Can you turn the data below into a numbered list, skipping any blank lines and leaving the pictures out?

## Start Available data

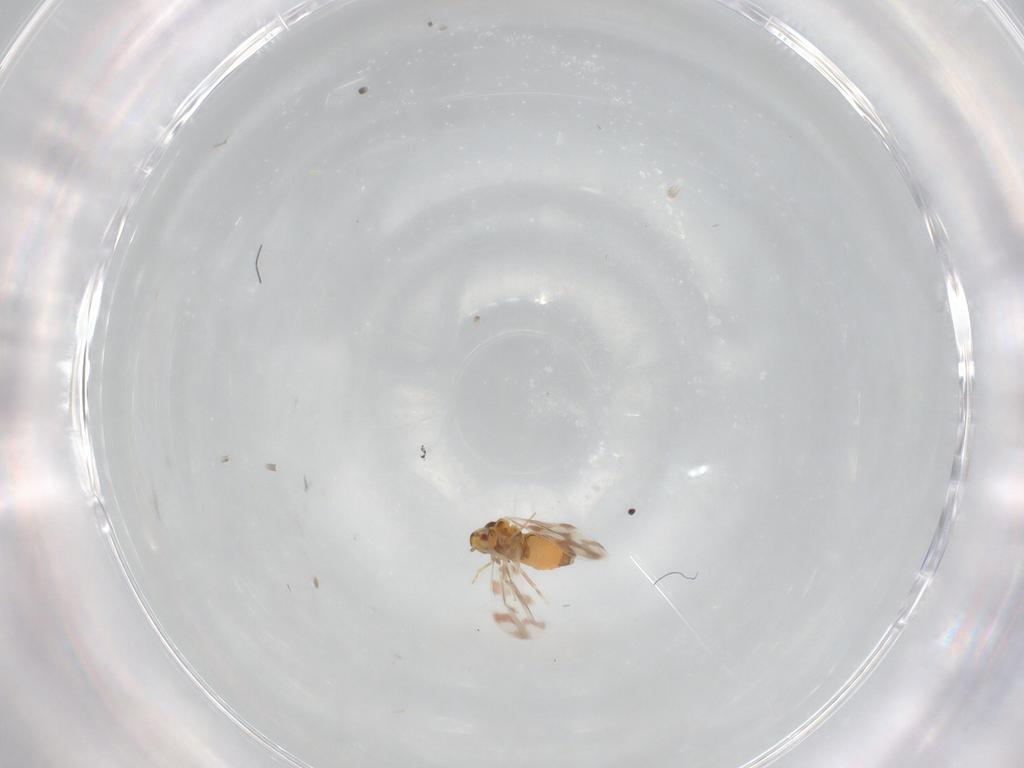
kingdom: Animalia
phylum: Arthropoda
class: Insecta
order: Hemiptera
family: Aleyrodidae
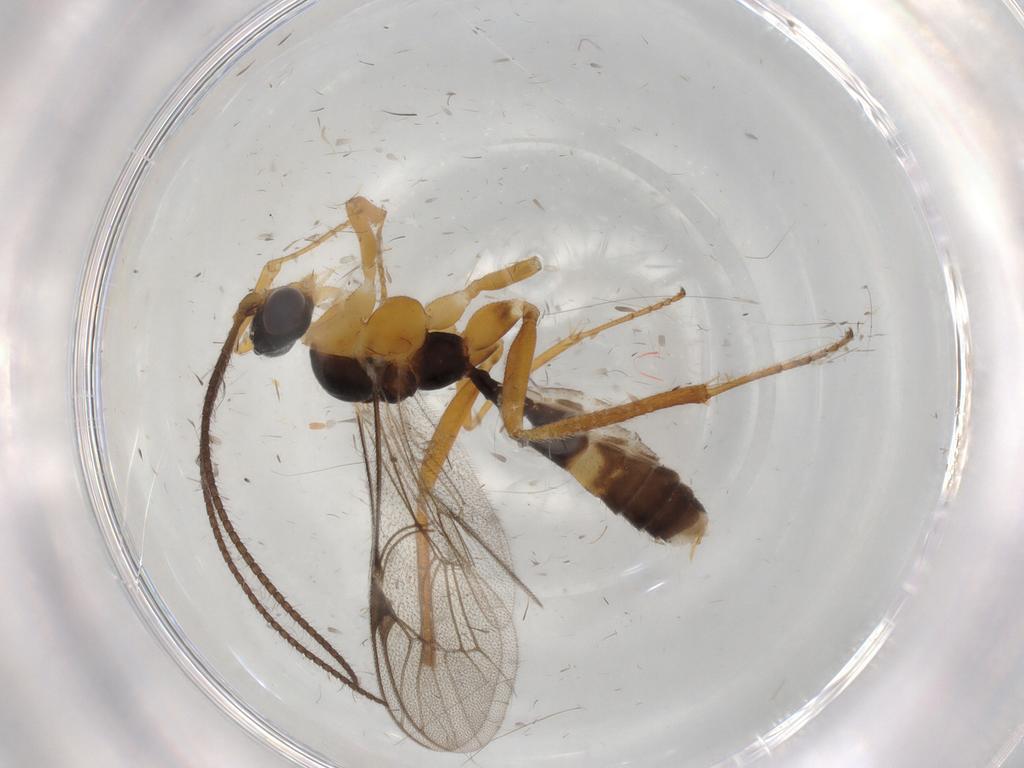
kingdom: Animalia
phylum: Arthropoda
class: Insecta
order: Hymenoptera
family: Ichneumonidae
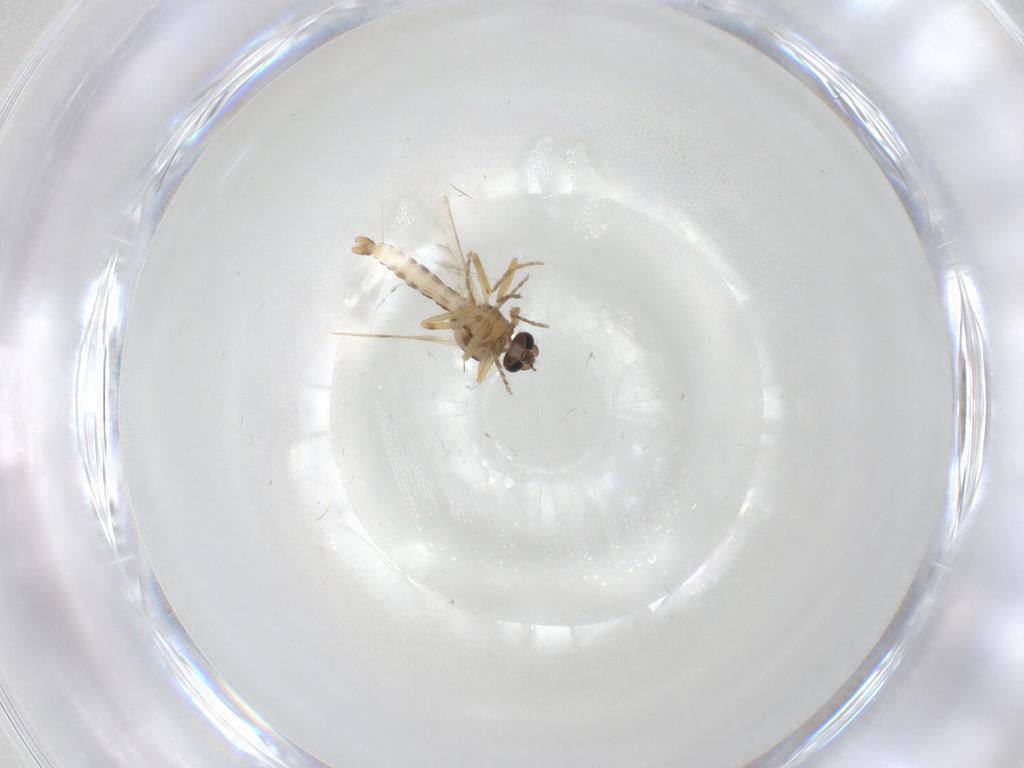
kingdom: Animalia
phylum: Arthropoda
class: Insecta
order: Diptera
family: Ceratopogonidae
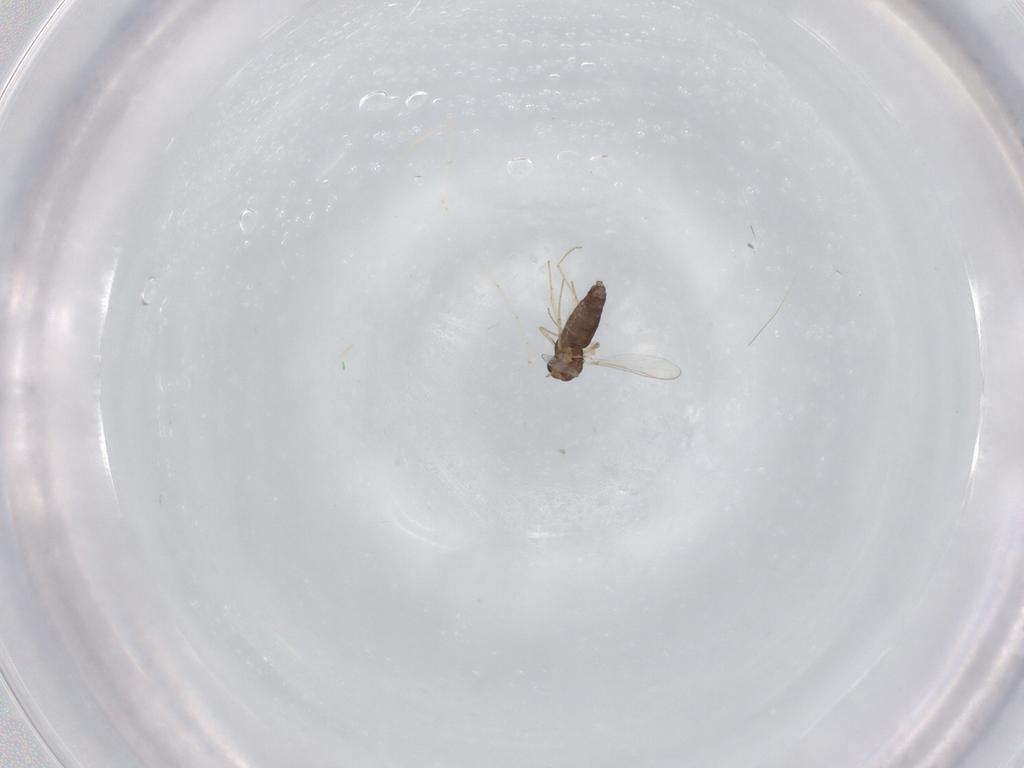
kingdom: Animalia
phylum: Arthropoda
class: Insecta
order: Diptera
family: Cecidomyiidae
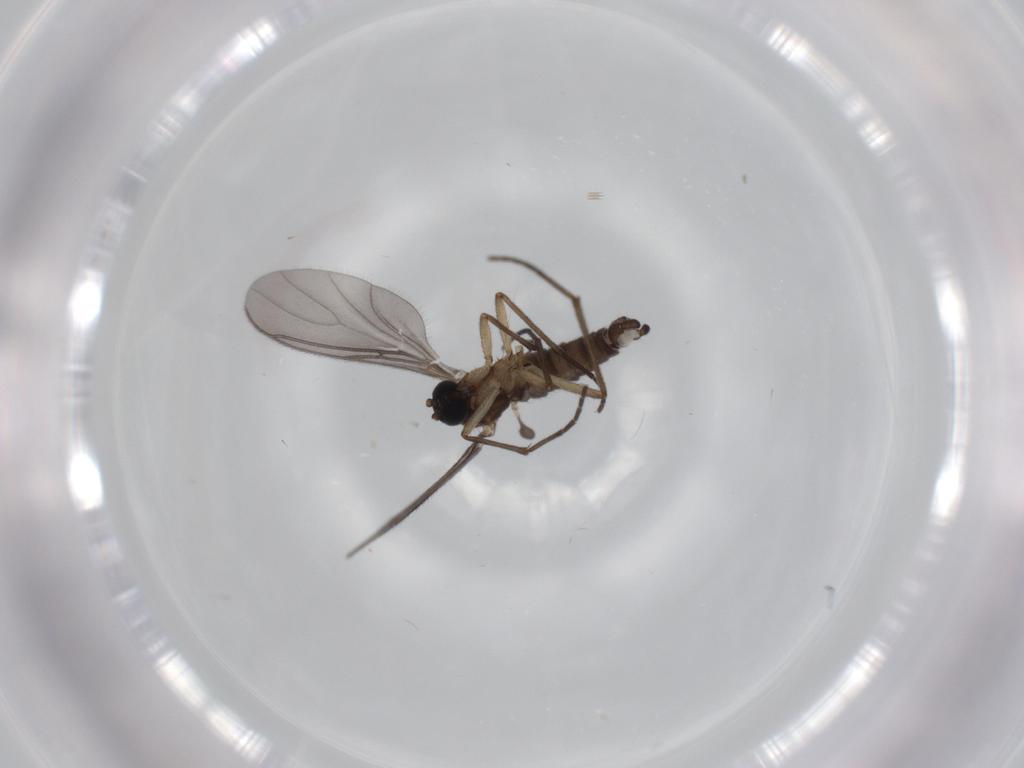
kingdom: Animalia
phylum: Arthropoda
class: Insecta
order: Diptera
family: Sciaridae
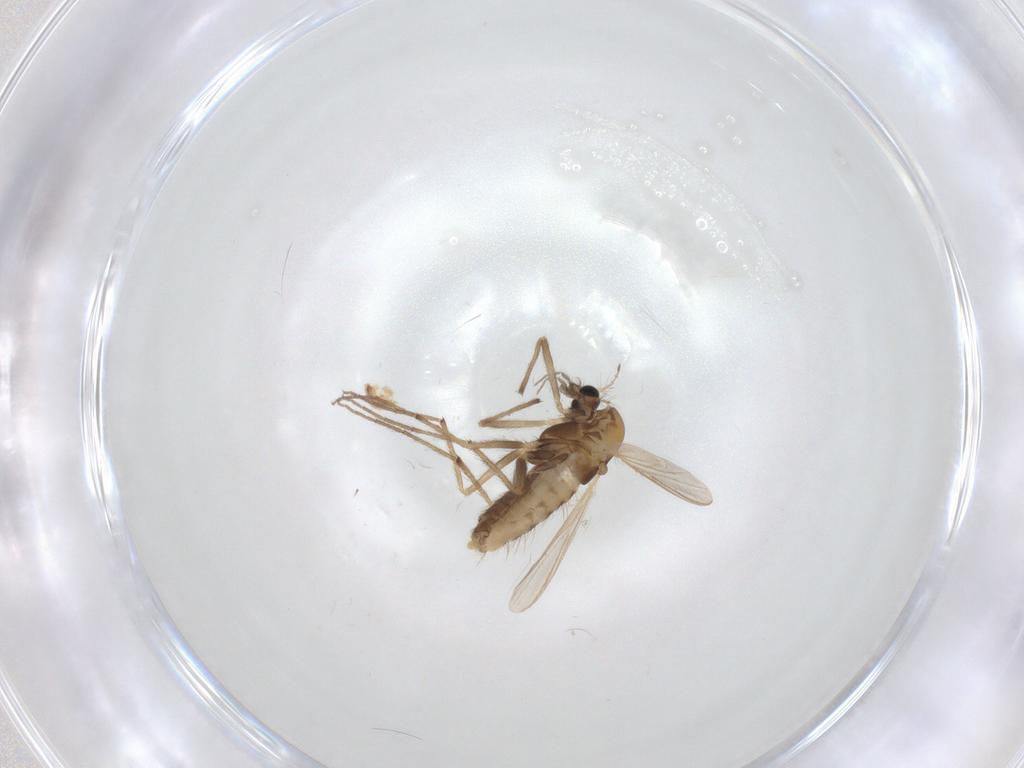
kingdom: Animalia
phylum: Arthropoda
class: Insecta
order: Diptera
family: Chironomidae
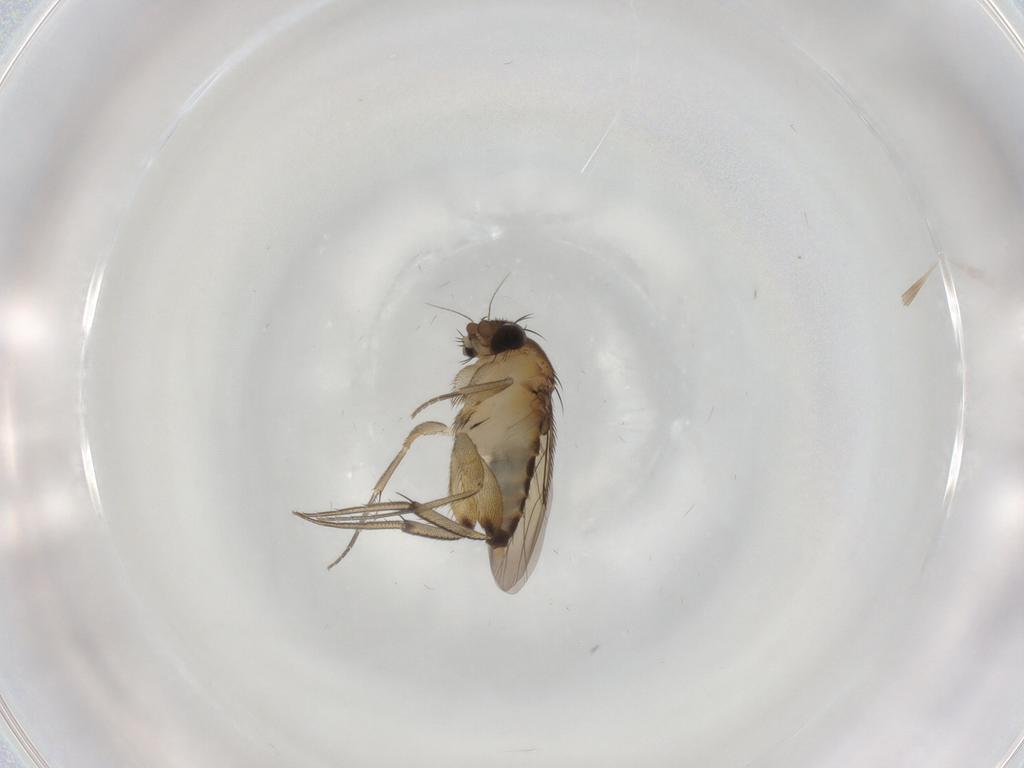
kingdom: Animalia
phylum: Arthropoda
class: Insecta
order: Diptera
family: Phoridae
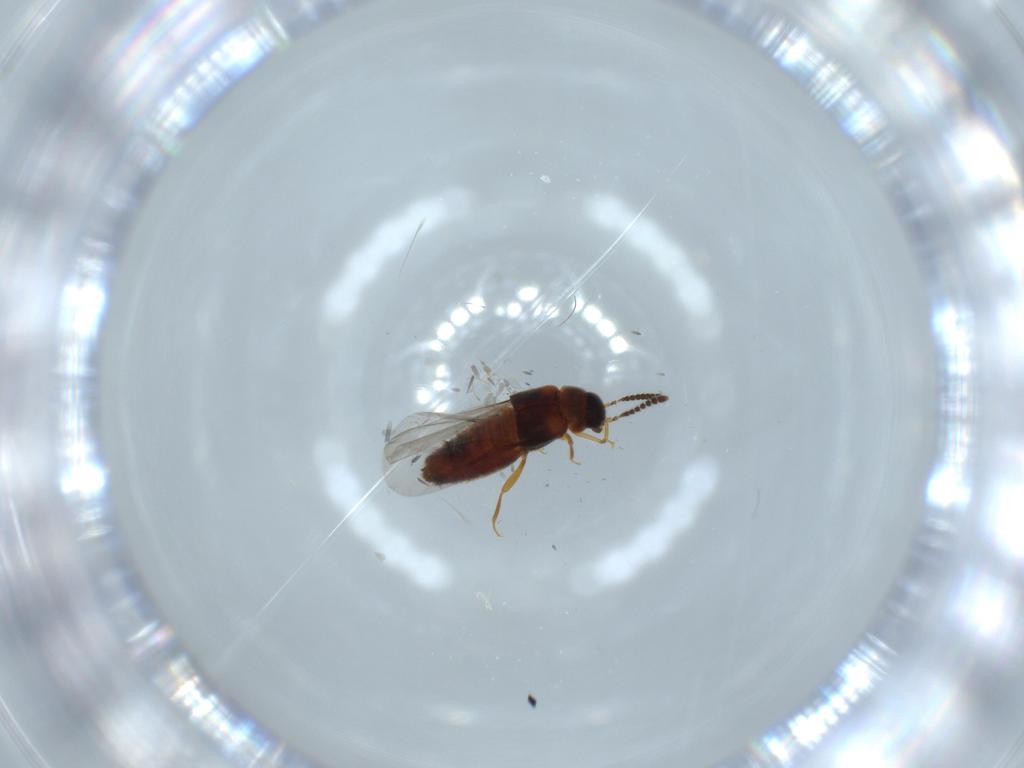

## End Available data

• _Result_
1. kingdom: Animalia
2. phylum: Arthropoda
3. class: Insecta
4. order: Hemiptera
5. family: Aleyrodidae
6. kingdom: Animalia
7. phylum: Arthropoda
8. class: Insecta
9. order: Hymenoptera
10. family: Ichneumonidae
11. kingdom: Animalia
12. phylum: Arthropoda
13. class: Insecta
14. order: Diptera
15. family: Ceratopogonidae
16. kingdom: Animalia
17. phylum: Arthropoda
18. class: Insecta
19. order: Diptera
20. family: Cecidomyiidae
21. kingdom: Animalia
22. phylum: Arthropoda
23. class: Insecta
24. order: Diptera
25. family: Sciaridae
26. kingdom: Animalia
27. phylum: Arthropoda
28. class: Insecta
29. order: Diptera
30. family: Chironomidae
31. kingdom: Animalia
32. phylum: Arthropoda
33. class: Insecta
34. order: Diptera
35. family: Phoridae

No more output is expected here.